No — they are cousins, not twins. Both are thermal pericyclic reactions with six electrons in an aromatic Hückel transition state, and Kurt Alder studied both. But Diels-Alder is a [4+2] cycloaddition that joins a diene and a dienophile into a ring using two π bonds from the diene. The ene reaction instead uses one π bond plus one allylic σ C-H bond, forms an open-chain (acyclic) product, and transfers a hydrogen atom while shifting the double bond. Diels-Alder makes two new σ bonds and a ring; the ene reaction makes one new C-C σ bond, one new C-H σ bond, and no ring.
Why does the thermal ene reaction need such high temperatures?
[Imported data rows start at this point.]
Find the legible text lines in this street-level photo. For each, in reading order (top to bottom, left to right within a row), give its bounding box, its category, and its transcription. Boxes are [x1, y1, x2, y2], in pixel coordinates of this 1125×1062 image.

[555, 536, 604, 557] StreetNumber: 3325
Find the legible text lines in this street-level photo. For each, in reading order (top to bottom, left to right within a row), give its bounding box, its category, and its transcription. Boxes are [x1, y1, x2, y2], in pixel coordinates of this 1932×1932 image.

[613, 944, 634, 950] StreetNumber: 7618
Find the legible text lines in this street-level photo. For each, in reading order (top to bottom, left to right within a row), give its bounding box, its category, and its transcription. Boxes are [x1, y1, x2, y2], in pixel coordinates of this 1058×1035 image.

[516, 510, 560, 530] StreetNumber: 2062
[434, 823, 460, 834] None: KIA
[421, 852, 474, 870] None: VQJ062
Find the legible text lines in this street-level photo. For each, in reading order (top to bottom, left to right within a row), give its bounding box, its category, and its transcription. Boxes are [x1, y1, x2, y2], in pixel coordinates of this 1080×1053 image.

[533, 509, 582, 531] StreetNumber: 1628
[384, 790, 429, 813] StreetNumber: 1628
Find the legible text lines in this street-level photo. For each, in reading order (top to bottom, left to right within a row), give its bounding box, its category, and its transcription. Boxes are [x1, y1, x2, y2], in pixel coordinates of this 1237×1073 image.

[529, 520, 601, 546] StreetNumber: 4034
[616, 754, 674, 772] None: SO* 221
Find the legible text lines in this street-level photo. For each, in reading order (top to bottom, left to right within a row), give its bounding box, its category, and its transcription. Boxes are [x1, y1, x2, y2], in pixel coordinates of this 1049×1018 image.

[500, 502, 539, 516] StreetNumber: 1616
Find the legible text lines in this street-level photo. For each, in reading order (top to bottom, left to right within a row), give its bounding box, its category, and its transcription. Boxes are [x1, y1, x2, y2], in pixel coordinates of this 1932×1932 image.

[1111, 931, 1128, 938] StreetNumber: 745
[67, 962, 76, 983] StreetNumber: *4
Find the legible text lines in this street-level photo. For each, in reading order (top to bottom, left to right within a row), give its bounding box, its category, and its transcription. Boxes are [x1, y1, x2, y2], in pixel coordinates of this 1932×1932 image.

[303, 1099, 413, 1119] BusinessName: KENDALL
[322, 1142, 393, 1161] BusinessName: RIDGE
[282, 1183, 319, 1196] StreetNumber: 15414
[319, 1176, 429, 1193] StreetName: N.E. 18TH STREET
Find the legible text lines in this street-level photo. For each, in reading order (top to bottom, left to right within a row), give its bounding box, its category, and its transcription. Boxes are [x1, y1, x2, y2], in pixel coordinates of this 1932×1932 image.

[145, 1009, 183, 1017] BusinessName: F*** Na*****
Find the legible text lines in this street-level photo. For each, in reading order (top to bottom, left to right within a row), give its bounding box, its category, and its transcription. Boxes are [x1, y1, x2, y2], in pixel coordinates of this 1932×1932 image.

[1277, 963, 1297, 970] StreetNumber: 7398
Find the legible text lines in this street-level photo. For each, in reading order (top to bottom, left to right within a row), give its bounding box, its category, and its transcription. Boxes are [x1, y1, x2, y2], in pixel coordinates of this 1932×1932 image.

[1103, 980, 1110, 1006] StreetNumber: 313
Because breaking a strong allylic C-H bond (about 88 kcal/mol) is part of the rate-determining transition state, the activation energy is high — typically 30-40 kcal/mol. Simple thermal ene reactions of unactivated alkenes with maleic anhydride routinely require 150-250 °C and hours to days. Adding a Lewis acid such as Me₂AlCl, EtAlCl₂, or SnCl₄ activates the enophile carbonyl, lowers the barrier dramatically, and lets many ene reactions run at -78 °C to room temperature.
What makes a good enophile?
A good enophile has a low-lying π* (LUMO) so it can accept electron density from the ene's π/σ system. The best ones are electron-poor: maleic anhydride, singlet oxygen (¹O₂), reactive aldehydes like formaldehyde and glyoxylate esters, azo compounds such as DEAD and PTAD, and activated alkenes/alkynes bearing carbonyl or sulfonyl groups. Plain, unactivated alkenes are poor enophiles, which is why the parent all-hydrocarbon ene reaction is so sluggish.
What is the Alder ene rule for the new double-bond position?
The double bond always migrates by one position toward the carbon that formed the new C-C bond. The allylic carbon that loses its hydrogen becomes part of the new π bond, and the terminal alkene carbon becomes the new sp³ carbon that bonds to the enophile. So propene (CH₂=CH-CH₃) reacting through its methyl C-H ends up with the double bond shifted onto what was the methyl carbon. This 1,3-allylic transposition is the structural fingerprint of every ene reaction.
What is the Conia-ene reaction?
The Conia-ene reaction is an intramolecular ene reaction in which the enol of a ketone acts as the ene component and a pendant alkene or alkyne is the enophile, forging a carbocycle. The classic thermal version needs 300-350 °C, but modern gold(I), platinum, or copper catalysts run it at or near room temperature by activating the alkyne as the π-electrophile. It is a workhorse for building five-membered rings bearing an exocyclic alkene in natural-product synthesis.
Is the ene reaction stereospecific?
The concerted thermal ene reaction is suprafacial on both components: the new C-C bond, the migrating hydrogen, and the shifting double bond all form on the same face of each partner, so relative stereochemistry is transferred predictably. Lewis-acid-catalyzed carbonyl-ene reactions can be made highly enantioselective — chiral catalysts such as titanium-BINOL (the Mikami system) reach over 95% ee in the glyoxylate ene reaction. Radical or stepwise pathways, when they intervene, erode that stereospecificity.